[Dataset entries — start]

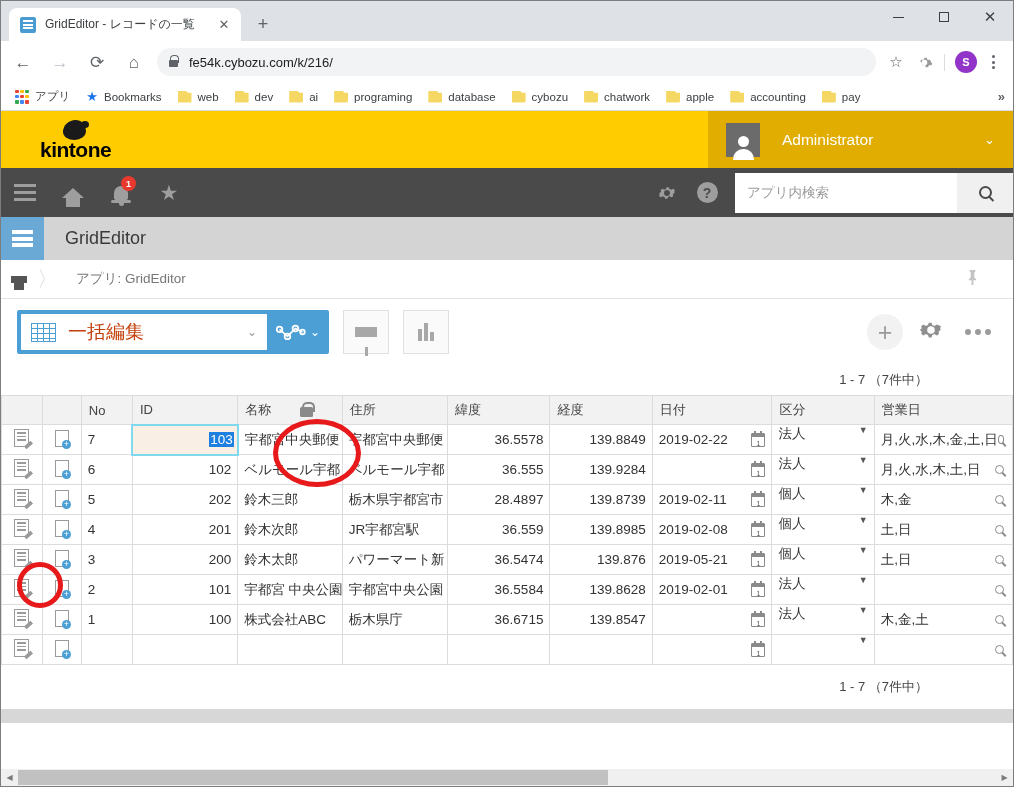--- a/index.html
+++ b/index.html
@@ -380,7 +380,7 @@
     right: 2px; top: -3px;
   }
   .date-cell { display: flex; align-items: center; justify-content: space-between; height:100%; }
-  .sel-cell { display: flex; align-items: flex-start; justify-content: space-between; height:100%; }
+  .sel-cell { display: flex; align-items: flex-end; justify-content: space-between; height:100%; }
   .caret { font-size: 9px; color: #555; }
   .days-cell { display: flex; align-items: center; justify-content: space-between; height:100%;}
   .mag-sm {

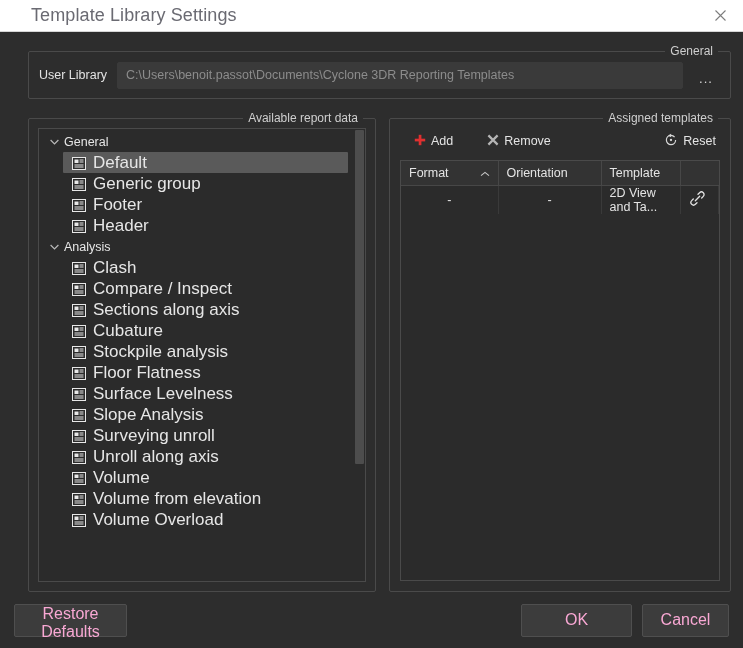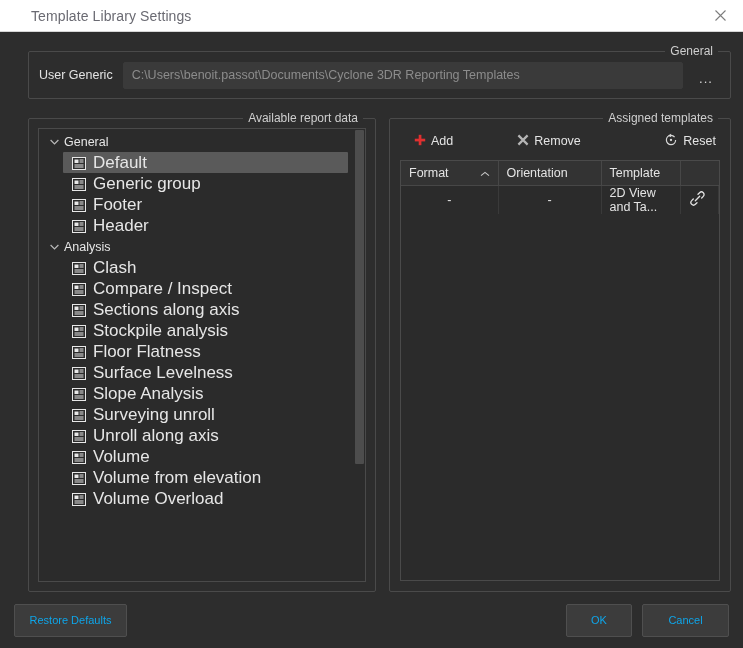--- a/index.html
+++ b/index.html
@@ -25,7 +25,7 @@
     position: relative;
   }
   .titlebar-text {
-    font-size: 14px;
+    font-size: 18px;
     color: #6a6a72;
     padding-left: 31px;
     letter-spacing: .1px;

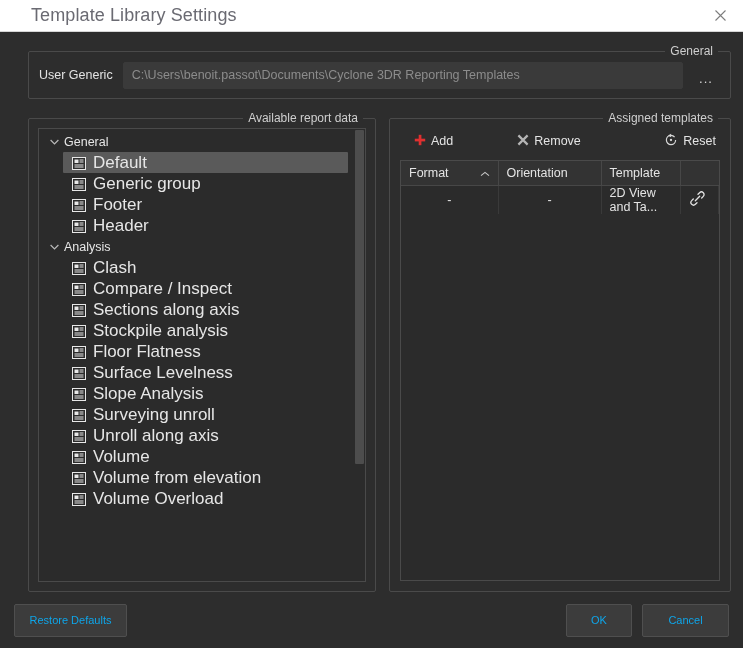--- a/index.html
+++ b/index.html
@@ -280,7 +280,7 @@
 
     <div class="groupbox general-group">
       <div class="gb-label">General</div>
-      <div class="field-label">User Generic</div>
+      <div class="field-label">User Library</div>
       <input class="path-input" type="text" placeholder="C:\Users\benoit.passot\Documents\Cyclone 3DR Reporting Templates" style="">
       <button class="browse-btn">...</button>
     </div>

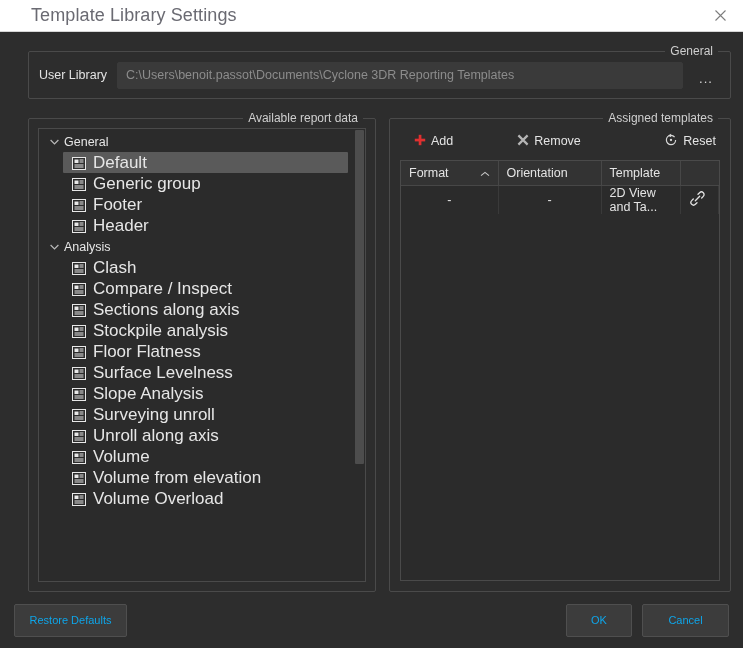--- a/index.html
+++ b/index.html
@@ -181,7 +181,7 @@
     position: absolute;
     top: 9px; left: 10px; right: 10px;
     height: 26px;
-    display: flex;  gap: 30px;
+    display: flex; 
   }
   .tb-btn {
     display: flex; align-items: center;

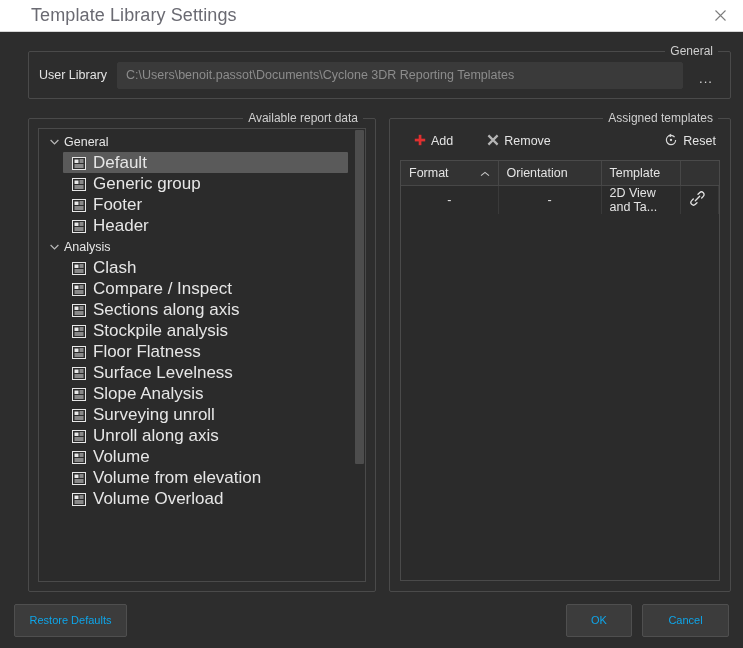--- a/index.html
+++ b/index.html
@@ -400,6 +400,17 @@
                     <rect x="2.5" y="9.5" width="9" height="1" fill="#e8e8e8"></rect>
                   </svg></span>
               <span class="tree-item-label">Sections along axis</span>
+            </div>
+            <div class="tree-item">
+              <span class="doc-icon"><svg width="14" height="13" viewBox="0 0 14 13">
+                    <rect x="0.5" y="0.5" width="13" height="12" fill="#2b2b2b" stroke="#e8e8e8" stroke-width="1"></rect>
+                    <rect x="2.5" y="2.5" width="4" height="3.5" fill="#e8e8e8"></rect>
+                    <rect x="7.5" y="2.5" width="4" height="1" fill="#e8e8e8"></rect>
+                    <rect x="7.5" y="4.5" width="4" height="1" fill="#e8e8e8"></rect>
+                    <rect x="2.5" y="7.5" width="9" height="1" fill="#e8e8e8"></rect>
+                    <rect x="2.5" y="9.5" width="9" height="1" fill="#e8e8e8"></rect>
+                  </svg></span>
+              <span class="tree-item-label">Cubature</span>
             </div>
             <div class="tree-item">
               <span class="doc-icon"><svg width="14" height="13" viewBox="0 0 14 13">

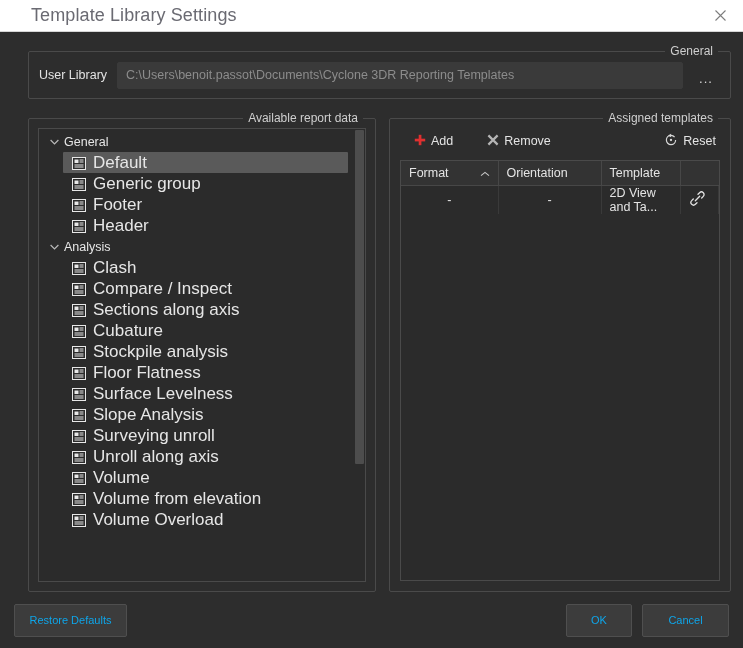--- a/index.html
+++ b/index.html
@@ -251,8 +251,8 @@
   .btn {
     background: #3c3c3c;
     border: 1px solid #4f4f4f;
-    color: #0ea5e9;
-    font-size: 11px;
+    color: #f9a8d4;
+    font-size: 16px;
     font-family: "Liberation Sans", sans-serif;
     border-radius: 2px;
     cursor: pointer;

[Dataset entries — finish]

Instruction: A verbatim copy of every entry above, with no pictures, is the expected output.

Task response:
--- a/index.html
+++ b/index.html
@@ -380,7 +380,7 @@
     right: 2px; top: -3px;
   }
   .date-cell { display: flex; align-items: center; justify-content: space-between; height:100%; }
-  .sel-cell { display: flex; align-items: flex-start; justify-content: space-between; height:100%; }
+  .sel-cell { display: flex; align-items: flex-end; justify-content: space-between; height:100%; }
   .caret { font-size: 9px; color: #555; }
   .days-cell { display: flex; align-items: center; justify-content: space-between; height:100%;}
   .mag-sm {

--- a/index.html
+++ b/index.html
@@ -25,7 +25,7 @@
     position: relative;
   }
   .titlebar-text {
-    font-size: 14px;
+    font-size: 18px;
     color: #6a6a72;
     padding-left: 31px;
     letter-spacing: .1px;

--- a/index.html
+++ b/index.html
@@ -280,7 +280,7 @@
 
     <div class="groupbox general-group">
       <div class="gb-label">General</div>
-      <div class="field-label">User Generic</div>
+      <div class="field-label">User Library</div>
       <input class="path-input" type="text" placeholder="C:\Users\benoit.passot\Documents\Cyclone 3DR Reporting Templates" style="">
       <button class="browse-btn">...</button>
     </div>

--- a/index.html
+++ b/index.html
@@ -181,7 +181,7 @@
     position: absolute;
     top: 9px; left: 10px; right: 10px;
     height: 26px;
-    display: flex;  gap: 30px;
+    display: flex; 
   }
   .tb-btn {
     display: flex; align-items: center;

--- a/index.html
+++ b/index.html
@@ -400,6 +400,17 @@
                     <rect x="2.5" y="9.5" width="9" height="1" fill="#e8e8e8"></rect>
                   </svg></span>
               <span class="tree-item-label">Sections along axis</span>
+            </div>
+            <div class="tree-item">
+              <span class="doc-icon"><svg width="14" height="13" viewBox="0 0 14 13">
+                    <rect x="0.5" y="0.5" width="13" height="12" fill="#2b2b2b" stroke="#e8e8e8" stroke-width="1"></rect>
+                    <rect x="2.5" y="2.5" width="4" height="3.5" fill="#e8e8e8"></rect>
+                    <rect x="7.5" y="2.5" width="4" height="1" fill="#e8e8e8"></rect>
+                    <rect x="7.5" y="4.5" width="4" height="1" fill="#e8e8e8"></rect>
+                    <rect x="2.5" y="7.5" width="9" height="1" fill="#e8e8e8"></rect>
+                    <rect x="2.5" y="9.5" width="9" height="1" fill="#e8e8e8"></rect>
+                  </svg></span>
+              <span class="tree-item-label">Cubature</span>
             </div>
             <div class="tree-item">
               <span class="doc-icon"><svg width="14" height="13" viewBox="0 0 14 13">

--- a/index.html
+++ b/index.html
@@ -251,8 +251,8 @@
   .btn {
     background: #3c3c3c;
     border: 1px solid #4f4f4f;
-    color: #0ea5e9;
-    font-size: 11px;
+    color: #f9a8d4;
+    font-size: 16px;
     font-family: "Liberation Sans", sans-serif;
     border-radius: 2px;
     cursor: pointer;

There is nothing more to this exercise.